┌─ Document extract
Inculpatory statements to police by an arrested person, who had received Miranda warnings and who at no time invoked his right to remain silent or to have counsel present, were not rendered involuntary by the fact that, prior to his statements, he had been incorrectly informed by a police officer that another participant in the crime had named the defendant as his accomplice. [716-719]
A judge had sufficient basis to conclude that a criminal defendant, whose reasons for requesting a change of counsel on the day before trial were unpersuasive, had knowingly and intelligently elected to proceed without counsel. 
INDICTMENTS found and returned in the Superior Court Department on July 23, 1980.
The cases were tried before Moriarty, J.
Philip H. Lauro for the defendant.
William T. Walsh, Jr., Assistant District Attorney, for the Commonwealth.
KASS, J. While in police custody, the defendant Nero made inculpatory statements. His motion to suppress those statements on the ground that they were improperly induced by the police was denied, and that denial furnishes one issue on appeal; the other issue concerns whether defendant was granted his right to effective assistance of counsel. We affirm the defendant's convictions of breaking and entering in the nighttime with intent to commit a felony and for larceny of more than one hundred dollars.
From the trial judge's findings, which we accept in the absence of clear error, Commonwealth v. Moon, 380 Mass. 751 ,
756 (1980), [Note 1] we learn the following: Two police cruisers responded to a report of a break in progress at a Chicopee motel, the Fairfield Inn, and were rewarded by finding a man with a television set in his arms. The trunk of the car by which he was standing was open, and another television set was already in the trunk. The police at once arrested the man with the television set -- whose name was Cochran -- and a woman -- Laverncie Gasque -- who was inside the car into which the sets were being loaded. From the physical facts, one of the arresting officers deduced that Cochran must have had an accomplice and asked about him. Cochran, after an initial denial, admitted there was an accomplice and gave a false name for the collaborator.
Meanwhile, another officer, Bruce Carter, arrived at the motel from a different direction. He met three men, of whom the defendant Nero was one. Nero obligingly pointed to where the arrest of Cochran and Gasque was in progress. Officer Carter moved on, and Nero literally took to the woods. As soon as the arresting police brought Carter up-to-date, Carter realized that he and the defendant had met and that the latter had given him the slip. A check of the registration of the car in which the television sets were to be carted off disclosed that the car belonged to the defendant Nero, and the police, reasonably, deduced that Nero probably was the missing accomplice. A State police trooper arrested Nero, who was on foot on the Massachusetts Turnpike, not far from the Fairfield Inn.
└─
┌─ Information provided
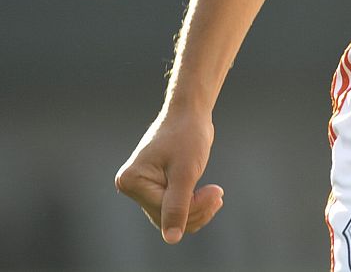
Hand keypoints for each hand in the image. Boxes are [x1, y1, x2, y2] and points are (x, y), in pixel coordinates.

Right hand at [114, 107, 224, 243]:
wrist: (190, 113)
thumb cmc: (187, 135)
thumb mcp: (185, 173)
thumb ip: (178, 206)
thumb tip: (171, 238)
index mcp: (131, 180)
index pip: (165, 211)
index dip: (194, 207)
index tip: (218, 192)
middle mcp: (132, 185)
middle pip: (167, 218)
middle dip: (196, 209)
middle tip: (219, 193)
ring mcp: (143, 187)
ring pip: (172, 217)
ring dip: (197, 210)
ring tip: (216, 194)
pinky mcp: (155, 187)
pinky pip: (174, 209)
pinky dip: (193, 205)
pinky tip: (208, 195)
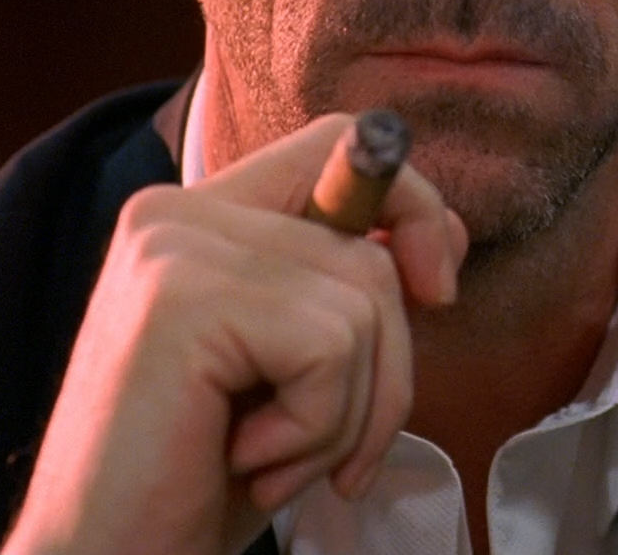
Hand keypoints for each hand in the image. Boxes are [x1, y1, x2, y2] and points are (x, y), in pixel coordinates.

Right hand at [2, 114, 467, 554]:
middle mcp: (176, 212)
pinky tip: (245, 459)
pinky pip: (328, 348)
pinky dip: (314, 427)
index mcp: (204, 215)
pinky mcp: (178, 298)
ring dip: (344, 414)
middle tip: (324, 451)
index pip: (343, 144)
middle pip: (370, 252)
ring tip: (268, 458)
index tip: (437, 289)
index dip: (414, 205)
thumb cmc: (205, 473)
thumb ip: (352, 289)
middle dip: (384, 370)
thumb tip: (445, 240)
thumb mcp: (298, 365)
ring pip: (361, 306)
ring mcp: (172, 248)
└─
Exercise brief: According to the court opinion, whose car were the television sets being loaded into? This material comes from a separate source, unrelated to the court opinion.

Answer to this task: The car belonged to the defendant Nero.